Das Kreuz mit dem Kodex

Ingolf Bossenz über den Umgang der katholischen Kirche mit Mordtaten

  • Ingolf Bossenz
  • Lesedauer: 1 Min.

Ego te absolvo. Wenn der Freispruch von den gebeichteten Sünden verkündet ist, geht es munter weiter mit dem Bösen. Kreuz und Knarre - man kennt das aus Mafiafilmen. Leider steht dahinter eine verbrecherische Wirklichkeit, die bis heute Opfer fordert. Immerhin sprach die katholische Kirche jetzt erstmals ein solches Opfer selig: Der 1993 von der sizilianischen »Cosa Nostra« ermordete Priester Pino Puglisi wurde als »Märtyrer des Glaubens« geehrt. Er hatte gegen die Mafia gepredigt und die Jugend aufgefordert, sich von ihr abzuwenden.

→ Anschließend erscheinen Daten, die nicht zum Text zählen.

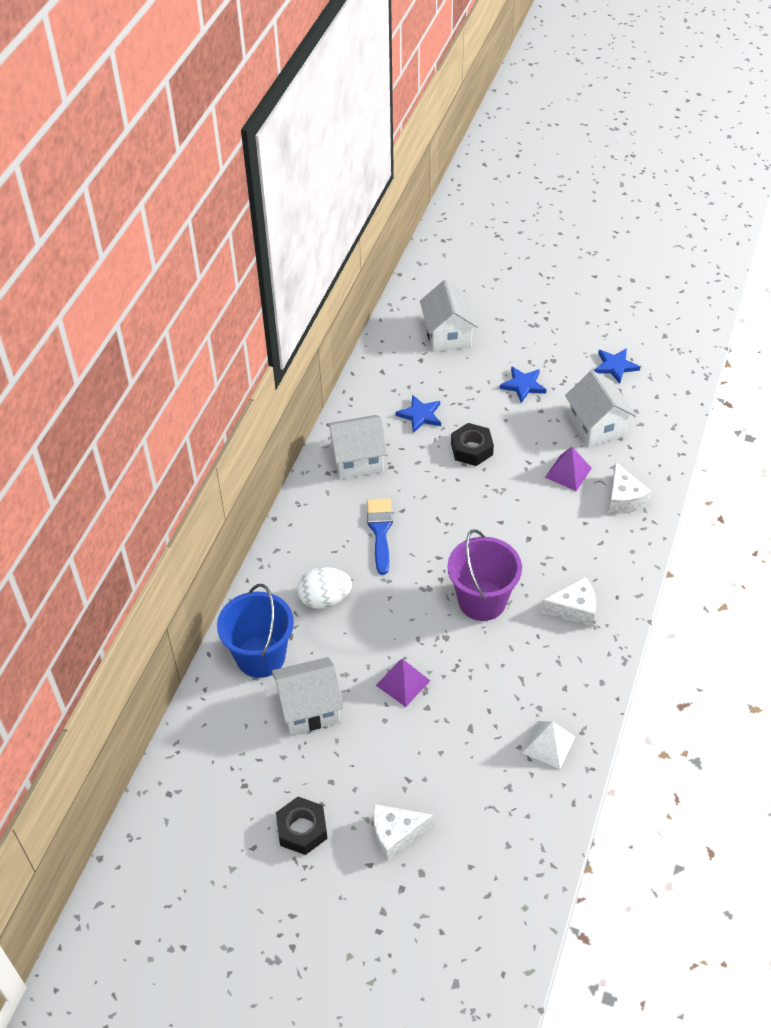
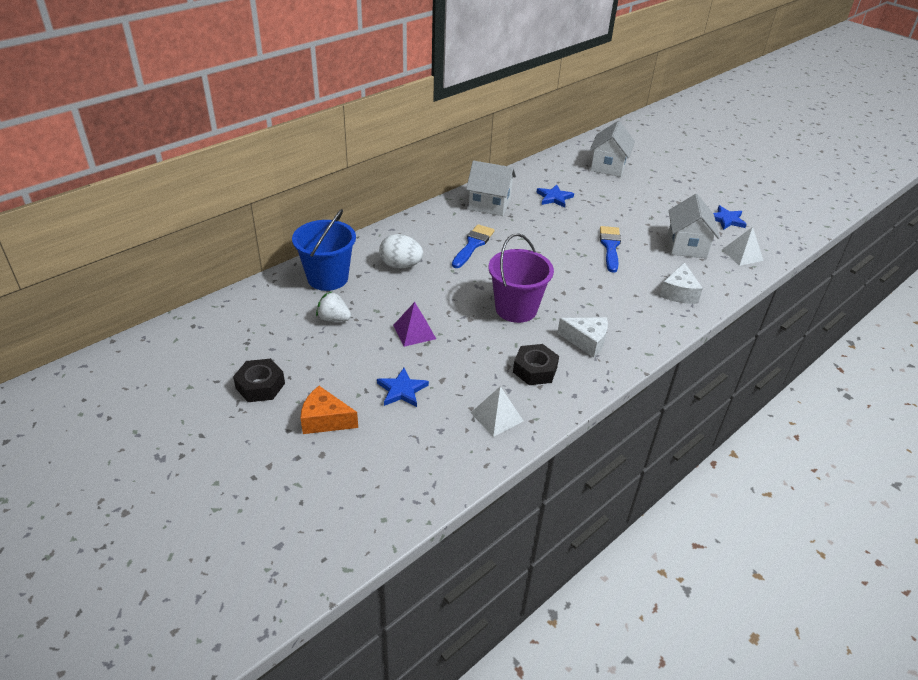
camera: 25 degrees right, 10 degrees down
(309, 708) = (334, 319): white house -> white strawberry
(395, 834) = (325, 420): white cheese -> orange cheese
(471, 449) = (578, 226): black nut -> black nut (535, 370)
(522, 464) = (610, 246): none -> blue brush
(523, 385) = (644, 207): blue star -> blue star (402, 390)
(568, 472) = (643, 263): purple pyramid -> none
(656, 413) = (742, 255): none -> white pyramid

Bemerkenswert ist indes nicht nur der Vorgang, sondern vor allem der Kommentar des Erzbischofs von Palermo während der Zeremonie in der Hafenstadt. Kardinal Paolo Romeo meinte nämlich, Mafiabosse könnten nicht als Mitglieder der katholischen Kirche anerkannt werden, selbst wenn sie sich für religiös erklärten. Die von ihnen begangenen Morde zeigten ihr wahres Wesen. Das klingt durchaus vernünftig. Nun ist Vernunft nicht gerade der höchste Leitstern Roms. Denn im geltenden Kodex des kanonischen Rechts ziehen zwar Taten wie Abtreibung oder Apostasie (Glaubensabfall) die automatische Exkommunikation nach sich, Mord indes nicht. Auch die blutigsten Katholiken unter den Diktatoren wurden - siehe Hitler - nie exkommuniziert. Vielleicht signalisierte ja Kardinal Romeo eine Wende. Oder er hat sich einfach versprochen.